#### YOUR INSTRUCTIONS
Reproduce every line of text in the items below word for word, leaving the pictures out of your answer.

Entries drawn from a collection
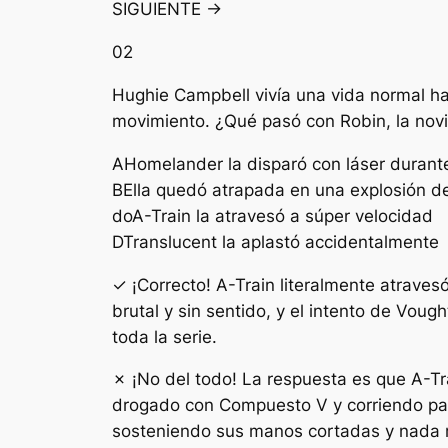
SIGUIENTE →
02
Hughie Campbell vivía una vida normal ha
movimiento. ¿Qué pasó con Robin, la nov
A
Homelander la disparó con láser durant
B
Ella quedó atrapada en una explosión d
do
A-Train la atravesó a súper velocidad
D
Translucent la aplastó accidentalmente
✓ ¡Correcto! A-Train literalmente atrave
brutal y sin sentido, y el intento de Voug
toda la serie.
✗ ¡No del todo! La respuesta es que A-Tra
drogado con Compuesto V y corriendo para
sosteniendo sus manos cortadas y nada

#### ANSWER TO THE PROBLEM
SIGUIENTE →
02
Hughie Campbell vivía una vida normal ha
movimiento. ¿Qué pasó con Robin, la nov
A
Homelander la disparó con láser durant
B
Ella quedó atrapada en una explosión d
do
A-Train la atravesó a súper velocidad
D
Translucent la aplastó accidentalmente
✓ ¡Correcto! A-Train literalmente atrave
brutal y sin sentido, y el intento de Voug
toda la serie.
✗ ¡No del todo! La respuesta es que A-Tra
drogado con Compuesto V y corriendo para
sosteniendo sus manos cortadas y nada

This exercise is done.